Figure 2 demonstrates the dramatic effect of inclusion by APR in the model’s adjustment - the odds of Septicemia for observations with an APR SOI of Extreme vs the Minor reference category, holding all other variables stable, is an order of magnitude (~30x vs 3x for the next-largest category) larger than any other covariate vs its respective reference category. This is expected, given the fact that the Outcome is derived from the same codes as the APR-SOI, which raises the possibility of circularity - it may be worth testing alternative covariates as potential adjustors of clinical severity. Age and APR-SOI together are the main drivers of adjustment in this model, while Gender, Payor, and Year have statistically significant ORs, but much lower magnitude, consistent with their role as case-mix adjustments, rather than primary drivers.

References

Fleischmann-Struzek, C., & Rudd, K. (2023). Challenges of assessing the burden of sepsis. Medizinische Klinik, Intensivmedizin Und Notfallmedizin, 118(Suppl 2), 68–74. https://doi.org/10.1007/s00063-023-01088-7

Lippert, A. M. (2022). System Failure: The Geographic Distribution of Sepsis-Associated Death in the USA and Factors Contributing to the Mortality Burden of Black Communities. Journal of Racial and Ethnic Health Disparities, 1–10. https://doi.org/10.1007/s40615-022-01418-z

Moore, J. X., Donnelly, J. P., Griffin, R., Safford, M. M., Howard, G., Baddley, J., & Wang, H. E. (2017). Community characteristics and regional variations in sepsis. International Journal of Epidemiology, 46(5), 1607–1617. https://doi.org/10.1093/ije/dyx099

Schwarzkopf, D., Fleischmann-Struzek, C., Schlattmann, P., Dorow, H., Ouart, D., Edel, A., Gonnert, F. A., Götz, J., Gründling, M., Heim, M., Jaschinski, U., Lindau, S., Meybohm, P., Putensen, C., Sander, M., & Reinhart, K. (2020). Validation study of German inpatient administrative health data for epidemiological surveillance and measurement of quality of care for sepsis: The OPTIMISE study protocol.
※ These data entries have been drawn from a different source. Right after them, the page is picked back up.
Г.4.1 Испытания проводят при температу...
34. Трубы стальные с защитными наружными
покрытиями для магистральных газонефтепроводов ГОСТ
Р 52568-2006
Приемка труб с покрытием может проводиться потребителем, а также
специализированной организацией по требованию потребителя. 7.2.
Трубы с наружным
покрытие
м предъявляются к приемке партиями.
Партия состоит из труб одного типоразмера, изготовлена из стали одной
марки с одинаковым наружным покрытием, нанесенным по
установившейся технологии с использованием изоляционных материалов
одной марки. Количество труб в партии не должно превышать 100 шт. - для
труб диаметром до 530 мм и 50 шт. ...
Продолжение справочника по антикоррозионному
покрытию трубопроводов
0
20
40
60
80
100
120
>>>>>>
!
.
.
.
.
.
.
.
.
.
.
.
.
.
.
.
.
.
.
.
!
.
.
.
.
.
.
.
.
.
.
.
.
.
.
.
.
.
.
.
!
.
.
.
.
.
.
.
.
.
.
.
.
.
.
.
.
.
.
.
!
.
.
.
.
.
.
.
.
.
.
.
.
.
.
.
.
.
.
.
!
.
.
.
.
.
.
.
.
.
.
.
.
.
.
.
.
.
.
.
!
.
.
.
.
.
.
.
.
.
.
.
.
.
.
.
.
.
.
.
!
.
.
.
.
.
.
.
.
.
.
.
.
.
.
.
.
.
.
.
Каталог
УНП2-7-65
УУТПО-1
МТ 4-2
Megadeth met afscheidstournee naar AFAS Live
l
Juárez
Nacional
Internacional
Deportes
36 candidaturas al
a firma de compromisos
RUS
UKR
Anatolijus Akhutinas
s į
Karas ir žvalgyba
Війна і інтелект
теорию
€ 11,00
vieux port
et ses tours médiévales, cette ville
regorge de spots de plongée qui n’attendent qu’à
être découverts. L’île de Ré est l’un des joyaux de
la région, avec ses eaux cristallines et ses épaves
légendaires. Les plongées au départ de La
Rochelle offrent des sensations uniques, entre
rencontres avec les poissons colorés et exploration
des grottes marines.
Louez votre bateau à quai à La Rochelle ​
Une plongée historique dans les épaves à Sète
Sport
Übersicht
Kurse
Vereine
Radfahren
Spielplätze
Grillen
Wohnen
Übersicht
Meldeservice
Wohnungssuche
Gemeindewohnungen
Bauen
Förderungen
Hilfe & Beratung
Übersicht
BMJ Open, 10(10), e035763. https://doi.org/10.1136/bmjopen-2019-035763

Appendix

AI Disclosure

Claude was used to generate the regex for the string replace function in Part 5.1 - this was to ensure that the reference patient could be updated dynamically, to allow me to switch between versions of the plot more easily, while still keeping the figure display clean. Claude AI was asked “gsubs (or dplyr equivalent) to first remove”vp_“, then change all”_” to ” “, then apply title case”, claude generated the string_replace_all sequence as seen in the code. Then I followed up with “Add lines to get APR SOI back to title case” and updated the code.